EXCERPTED PASSAGE START

Who is to blame for today’s media landscape?
The uncomfortable truth is that we all bear a portion of the blame. Parents, advertisers, and Hollywood — all share part of the responsibility for the prevalence of sex, violence and profanity on television; and to the extent that those influences shape the culture, we all also share some of the responsibility for the current state of our culture.
Although we have little opportunity to directly influence what Hollywood is doing, changing our own behavior can have an impact on advertiser behavior, and indirectly influence Hollywood’s behavior.
In our own homes, we can “vote with the remote;” that is, if we say we want more family-friendly programming, we need to show our support for family programming when it is offered and likewise turn away from the content we find objectionable.
We can influence advertiser behavior, too. The relationship between the viewer at home and the sponsor is the linchpin on which the entire television business model turns. Consumers can leverage their purchasing power to encourage the development of more programs that reflect their values. And consumers need to make their voices heard.

EXCERPTED PASSAGE END

*DIRECTIONS*
• 1. Decide whether each statement agrees with the passage on who is to blame for today's media landscape. Answer yes or no for each, and quote the deciding words of the passage. (a) Viewers can directly shape what Hollywood produces. (b) The bond between the viewer at home and the sponsor is central to the television business model. (c) Advertisers alone are responsible for the sex, violence and profanity on television.
• 2. Carry on the passage on who is to blame for today's media landscape, picking up after its final sentence.

GIVEN INFORMATION START

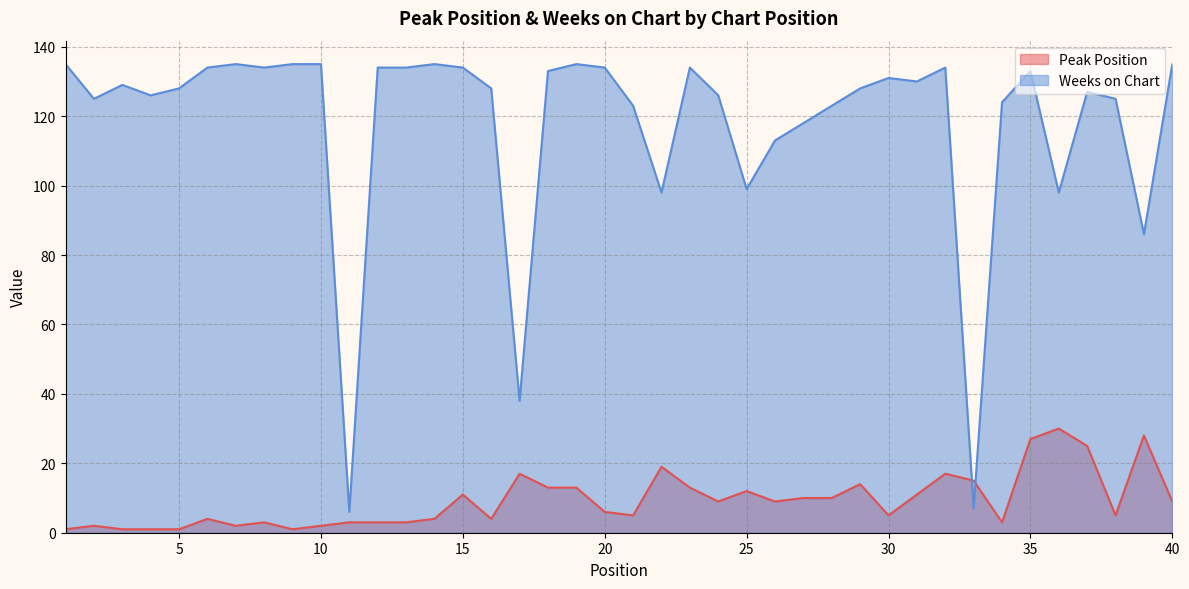

What is the difference between the Weeks on Chart values at 15 and 27?

16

GIVEN INFORMATION END

*ACTIVITY ANSWERS*
• 1.
(a) No: "we have little opportunity to directly influence what Hollywood is doing"
(b) Yes: "The relationship between the viewer at home and the sponsor is the linchpin on which the entire television business model turns."
(c) No: "Parents, advertisers, and Hollywood — all share part of the responsibility for the prevalence of sex, violence and profanity on television"

• 2.
To that end, the Parents Television Council has just released its annual listing of the Best and Worst TV Advertisers. This list is intended as a guide for consumers who wish to vote with their wallets. That is, consumers who want to see more family-friendly programming can show their support by purchasing from companies that help to make such programming possible with their sponsorship dollars. Consumers can also avoid purchasing from companies whose ad dollars go to underwrite some of the worst content on television.
We may not be able to directly influence what the networks show — as long as the customer is happy, the viewers at home don’t really matter — but advertisers can. The networks can’t afford to lose ad revenue. They can’t afford to alienate their sponsors, so they will do whatever it takes to make those sponsors happy. If advertisers don’t want anything to do with explicit sexual content, graphic violence, or raw, obscene language, such content quickly goes away.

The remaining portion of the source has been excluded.